Work to be completed. Return the full listing, keeping every line exactly as it is.

Dataset extract.
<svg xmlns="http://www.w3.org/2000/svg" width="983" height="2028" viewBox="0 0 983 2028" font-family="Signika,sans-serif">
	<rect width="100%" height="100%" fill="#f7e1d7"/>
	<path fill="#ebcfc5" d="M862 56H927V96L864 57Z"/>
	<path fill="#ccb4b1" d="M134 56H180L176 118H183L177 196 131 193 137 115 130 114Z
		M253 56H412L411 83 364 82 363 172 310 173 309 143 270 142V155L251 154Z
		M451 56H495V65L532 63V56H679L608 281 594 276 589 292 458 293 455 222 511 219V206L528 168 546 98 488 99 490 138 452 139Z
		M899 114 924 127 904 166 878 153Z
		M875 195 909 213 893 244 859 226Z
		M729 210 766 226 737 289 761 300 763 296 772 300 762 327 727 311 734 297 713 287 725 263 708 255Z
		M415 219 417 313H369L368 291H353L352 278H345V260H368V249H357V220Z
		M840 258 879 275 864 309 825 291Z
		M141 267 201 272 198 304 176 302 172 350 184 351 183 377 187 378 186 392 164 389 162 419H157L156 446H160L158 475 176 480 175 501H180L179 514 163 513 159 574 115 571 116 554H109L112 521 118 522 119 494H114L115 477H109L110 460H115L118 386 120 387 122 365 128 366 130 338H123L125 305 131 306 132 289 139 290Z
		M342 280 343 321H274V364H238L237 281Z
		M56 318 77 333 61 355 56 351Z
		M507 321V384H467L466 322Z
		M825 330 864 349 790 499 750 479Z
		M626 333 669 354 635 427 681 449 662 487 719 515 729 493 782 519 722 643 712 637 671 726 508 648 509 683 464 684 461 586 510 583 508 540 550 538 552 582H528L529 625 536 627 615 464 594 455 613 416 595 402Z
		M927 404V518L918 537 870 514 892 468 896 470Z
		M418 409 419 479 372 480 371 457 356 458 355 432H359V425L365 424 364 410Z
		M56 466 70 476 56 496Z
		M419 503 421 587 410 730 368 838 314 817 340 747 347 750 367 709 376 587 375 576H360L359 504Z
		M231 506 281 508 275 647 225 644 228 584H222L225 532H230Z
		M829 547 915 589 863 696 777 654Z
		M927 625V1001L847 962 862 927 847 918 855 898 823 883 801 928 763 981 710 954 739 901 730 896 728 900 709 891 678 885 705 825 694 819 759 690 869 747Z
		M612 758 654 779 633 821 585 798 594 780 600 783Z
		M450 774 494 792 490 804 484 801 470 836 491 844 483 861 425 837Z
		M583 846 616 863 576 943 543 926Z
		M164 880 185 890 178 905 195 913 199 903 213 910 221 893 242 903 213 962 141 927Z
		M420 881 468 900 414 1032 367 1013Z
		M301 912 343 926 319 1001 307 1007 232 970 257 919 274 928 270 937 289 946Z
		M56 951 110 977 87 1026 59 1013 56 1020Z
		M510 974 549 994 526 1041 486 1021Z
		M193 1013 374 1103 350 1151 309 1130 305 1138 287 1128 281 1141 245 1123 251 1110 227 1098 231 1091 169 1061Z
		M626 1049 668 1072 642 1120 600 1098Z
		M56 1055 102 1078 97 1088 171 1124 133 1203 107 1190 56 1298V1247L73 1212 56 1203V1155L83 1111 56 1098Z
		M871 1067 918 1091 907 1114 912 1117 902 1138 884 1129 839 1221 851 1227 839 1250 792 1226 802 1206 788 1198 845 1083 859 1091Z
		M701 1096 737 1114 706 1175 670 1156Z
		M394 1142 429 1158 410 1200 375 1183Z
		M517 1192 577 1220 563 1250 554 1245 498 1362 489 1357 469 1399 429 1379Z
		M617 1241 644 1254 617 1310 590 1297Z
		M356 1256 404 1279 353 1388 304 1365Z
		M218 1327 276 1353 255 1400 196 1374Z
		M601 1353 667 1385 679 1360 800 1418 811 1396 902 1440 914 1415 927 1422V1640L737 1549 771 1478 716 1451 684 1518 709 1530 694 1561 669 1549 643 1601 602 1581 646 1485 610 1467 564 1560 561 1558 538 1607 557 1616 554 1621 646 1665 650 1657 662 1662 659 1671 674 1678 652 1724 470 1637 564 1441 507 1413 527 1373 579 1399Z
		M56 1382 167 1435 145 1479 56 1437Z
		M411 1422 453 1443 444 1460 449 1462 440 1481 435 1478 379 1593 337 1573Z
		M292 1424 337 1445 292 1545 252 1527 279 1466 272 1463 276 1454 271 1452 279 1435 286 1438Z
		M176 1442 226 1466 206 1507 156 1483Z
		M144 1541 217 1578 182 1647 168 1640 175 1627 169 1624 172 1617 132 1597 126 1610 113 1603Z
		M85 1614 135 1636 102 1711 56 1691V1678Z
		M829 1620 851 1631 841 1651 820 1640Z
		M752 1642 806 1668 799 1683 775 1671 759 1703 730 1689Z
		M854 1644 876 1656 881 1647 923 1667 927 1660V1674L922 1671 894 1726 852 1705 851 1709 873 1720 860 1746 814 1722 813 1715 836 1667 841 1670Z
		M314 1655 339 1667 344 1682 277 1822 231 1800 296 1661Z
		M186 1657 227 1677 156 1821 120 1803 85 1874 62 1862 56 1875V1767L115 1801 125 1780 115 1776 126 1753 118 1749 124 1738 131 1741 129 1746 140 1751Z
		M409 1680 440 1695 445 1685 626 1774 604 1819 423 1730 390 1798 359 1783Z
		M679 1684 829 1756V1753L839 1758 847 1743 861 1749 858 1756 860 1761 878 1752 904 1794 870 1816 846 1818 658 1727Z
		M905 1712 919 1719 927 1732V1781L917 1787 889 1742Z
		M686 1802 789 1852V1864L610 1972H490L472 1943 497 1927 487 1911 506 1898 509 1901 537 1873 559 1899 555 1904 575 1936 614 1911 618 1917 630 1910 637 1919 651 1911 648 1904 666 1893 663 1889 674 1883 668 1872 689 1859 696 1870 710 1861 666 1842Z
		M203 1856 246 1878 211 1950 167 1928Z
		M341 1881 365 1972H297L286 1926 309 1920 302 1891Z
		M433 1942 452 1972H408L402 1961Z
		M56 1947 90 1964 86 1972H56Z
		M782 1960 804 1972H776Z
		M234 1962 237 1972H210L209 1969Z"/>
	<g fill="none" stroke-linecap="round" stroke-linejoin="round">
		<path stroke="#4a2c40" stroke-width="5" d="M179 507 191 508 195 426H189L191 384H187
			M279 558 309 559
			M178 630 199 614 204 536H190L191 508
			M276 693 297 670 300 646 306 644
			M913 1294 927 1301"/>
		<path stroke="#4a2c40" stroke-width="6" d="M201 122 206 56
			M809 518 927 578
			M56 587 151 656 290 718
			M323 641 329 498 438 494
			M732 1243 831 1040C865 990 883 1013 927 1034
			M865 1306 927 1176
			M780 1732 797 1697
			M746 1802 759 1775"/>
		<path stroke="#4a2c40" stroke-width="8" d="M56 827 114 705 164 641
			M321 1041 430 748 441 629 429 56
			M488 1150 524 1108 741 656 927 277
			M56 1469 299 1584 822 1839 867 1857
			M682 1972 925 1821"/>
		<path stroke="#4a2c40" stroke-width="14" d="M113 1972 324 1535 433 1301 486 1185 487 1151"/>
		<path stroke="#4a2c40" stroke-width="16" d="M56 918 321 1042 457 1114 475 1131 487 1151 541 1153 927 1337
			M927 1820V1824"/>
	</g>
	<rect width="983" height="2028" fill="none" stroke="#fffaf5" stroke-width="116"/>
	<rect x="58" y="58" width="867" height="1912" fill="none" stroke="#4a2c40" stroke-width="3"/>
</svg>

Completed task.
<svg xmlns="http://www.w3.org/2000/svg" width="983" height="2028" viewBox="0 0 983 2028" font-family="Signika,sans-serif">
	<rect width="100%" height="100%" fill="#f7e1d7"/>
	<path fill="#ebcfc5" d="M862 56H927V96L864 57Z"/>
	<path fill="#ccb4b1" d="M134 56H180L176 118H183L177 196 131 193 137 115 130 114Z
		M253 56H412L411 83 364 82 363 172 310 173 309 143 270 142V155L251 154Z
		M451 56H495V65L532 63V56H679L608 281 594 276 589 292 458 293 455 222 511 219V206L528 168 546 98 488 99 490 138 452 139Z
		M899 114 924 127 904 166 878 153Z
		M875 195 909 213 893 244 859 226Z
		M729 210 766 226 737 289 761 300 763 296 772 300 762 327 727 311 734 297 713 287 725 263 708 255Z
		M415 219 417 313H369L368 291H353L352 278H345V260H368V249H357V220Z
		M840 258 879 275 864 309 825 291Z
		M141 267 201 272 198 304 176 302 172 350 184 351 183 377 187 378 186 392 164 389 162 419H157L156 446H160L158 475 176 480 175 501H180L179 514 163 513 159 574 115 571 116 554H109L112 521 118 522 119 494H114L115 477H109L110 460H115L118 386 120 387 122 365 128 366 130 338H123L125 305 131 306 132 289 139 290Z
		M342 280 343 321H274V364H238L237 281Z
		M56 318 77 333 61 355 56 351Z
		M507 321V384H467L466 322Z
		M825 330 864 349 790 499 750 479Z
		M626 333 669 354 635 427 681 449 662 487 719 515 729 493 782 519 722 643 712 637 671 726 508 648 509 683 464 684 461 586 510 583 508 540 550 538 552 582H528L529 625 536 627 615 464 594 455 613 416 595 402Z
		M927 404V518L918 537 870 514 892 468 896 470Z
		M418 409 419 479 372 480 371 457 356 458 355 432H359V425L365 424 364 410Z
		M56 466 70 476 56 496Z
		M419 503 421 587 410 730 368 838 314 817 340 747 347 750 367 709 376 587 375 576H360L359 504Z
		M231 506 281 508 275 647 225 644 228 584H222L225 532H230Z
		M829 547 915 589 863 696 777 654Z
		M927 625V1001L847 962 862 927 847 918 855 898 823 883 801 928 763 981 710 954 739 901 730 896 728 900 709 891 678 885 705 825 694 819 759 690 869 747Z
		M612 758 654 779 633 821 585 798 594 780 600 783Z
		M450 774 494 792 490 804 484 801 470 836 491 844 483 861 425 837Z
		M583 846 616 863 576 943 543 926Z
		M164 880 185 890 178 905 195 913 199 903 213 910 221 893 242 903 213 962 141 927Z
		M420 881 468 900 414 1032 367 1013Z
		M301 912 343 926 319 1001 307 1007 232 970 257 919 274 928 270 937 289 946Z
		M56 951 110 977 87 1026 59 1013 56 1020Z
		M510 974 549 994 526 1041 486 1021Z
		M193 1013 374 1103 350 1151 309 1130 305 1138 287 1128 281 1141 245 1123 251 1110 227 1098 231 1091 169 1061Z
		M626 1049 668 1072 642 1120 600 1098Z
		M56 1055 102 1078 97 1088 171 1124 133 1203 107 1190 56 1298V1247L73 1212 56 1203V1155L83 1111 56 1098Z
		M871 1067 918 1091 907 1114 912 1117 902 1138 884 1129 839 1221 851 1227 839 1250 792 1226 802 1206 788 1198 845 1083 859 1091Z
		M701 1096 737 1114 706 1175 670 1156Z
		M394 1142 429 1158 410 1200 375 1183Z
		M517 1192 577 1220 563 1250 554 1245 498 1362 489 1357 469 1399 429 1379Z
		M617 1241 644 1254 617 1310 590 1297Z
		M356 1256 404 1279 353 1388 304 1365Z
		M218 1327 276 1353 255 1400 196 1374Z
		M601 1353 667 1385 679 1360 800 1418 811 1396 902 1440 914 1415 927 1422V1640L737 1549 771 1478 716 1451 684 1518 709 1530 694 1561 669 1549 643 1601 602 1581 646 1485 610 1467 564 1560 561 1558 538 1607 557 1616 554 1621 646 1665 650 1657 662 1662 659 1671 674 1678 652 1724 470 1637 564 1441 507 1413 527 1373 579 1399Z
		M56 1382 167 1435 145 1479 56 1437Z
		M411 1422 453 1443 444 1460 449 1462 440 1481 435 1478 379 1593 337 1573Z
		M292 1424 337 1445 292 1545 252 1527 279 1466 272 1463 276 1454 271 1452 279 1435 286 1438Z
		M176 1442 226 1466 206 1507 156 1483Z
		M144 1541 217 1578 182 1647 168 1640 175 1627 169 1624 172 1617 132 1597 126 1610 113 1603Z
		M85 1614 135 1636 102 1711 56 1691V1678Z
		M829 1620 851 1631 841 1651 820 1640Z
		M752 1642 806 1668 799 1683 775 1671 759 1703 730 1689Z
		M854 1644 876 1656 881 1647 923 1667 927 1660V1674L922 1671 894 1726 852 1705 851 1709 873 1720 860 1746 814 1722 813 1715 836 1667 841 1670Z
		M314 1655 339 1667 344 1682 277 1822 231 1800 296 1661Z
		M186 1657 227 1677 156 1821 120 1803 85 1874 62 1862 56 1875V1767L115 1801 125 1780 115 1776 126 1753 118 1749 124 1738 131 1741 129 1746 140 1751Z
		M409 1680 440 1695 445 1685 626 1774 604 1819 423 1730 390 1798 359 1783Z
		M679 1684 829 1756V1753L839 1758 847 1743 861 1749 858 1756 860 1761 878 1752 904 1794 870 1816 846 1818 658 1727Z
		M905 1712 919 1719 927 1732V1781L917 1787 889 1742Z
		M686 1802 789 1852V1864L610 1972H490L472 1943 497 1927 487 1911 506 1898 509 1901 537 1873 559 1899 555 1904 575 1936 614 1911 618 1917 630 1910 637 1919 651 1911 648 1904 666 1893 663 1889 674 1883 668 1872 689 1859 696 1870 710 1861 666 1842Z
		M203 1856 246 1878 211 1950 167 1928Z
		M341 1881 365 1972H297L286 1926 309 1920 302 1891Z
		M433 1942 452 1972H408L402 1961Z
		M56 1947 90 1964 86 1972H56Z
		M782 1960 804 1972H776Z
		M234 1962 237 1972H210L209 1969Z"/>
	<g fill="none" stroke-linecap="round" stroke-linejoin="round">
		<path stroke="#4a2c40" stroke-width="5" d="M179 507 191 508 195 426H189L191 384H187
			M279 558 309 559
			M178 630 199 614 204 536H190L191 508
			M276 693 297 670 300 646 306 644
			M913 1294 927 1301"/>
		<path stroke="#4a2c40" stroke-width="6" d="M201 122 206 56
			M809 518 927 578
			M56 587 151 656 290 718
			M323 641 329 498 438 494
			M732 1243 831 1040C865 990 883 1013 927 1034
			M865 1306 927 1176
			M780 1732 797 1697
			M746 1802 759 1775"/>
		<path stroke="#4a2c40" stroke-width="8" d="M56 827 114 705 164 641
			M321 1041 430 748 441 629 429 56
			M488 1150 524 1108 741 656 927 277
			M56 1469 299 1584 822 1839 867 1857
			M682 1972 925 1821"/>
		<path stroke="#4a2c40" stroke-width="14" d="M113 1972 324 1535 433 1301 486 1185 487 1151"/>
		<path stroke="#4a2c40" stroke-width="16" d="M56 918 321 1042 457 1114 475 1131 487 1151 541 1153 927 1337
			M927 1820V1824"/>
	</g>
	<rect width="983" height="2028" fill="none" stroke="#fffaf5" stroke-width="116"/>
	<rect x="58" y="58" width="867" height="1912" fill="none" stroke="#4a2c40" stroke-width="3"/>
</svg>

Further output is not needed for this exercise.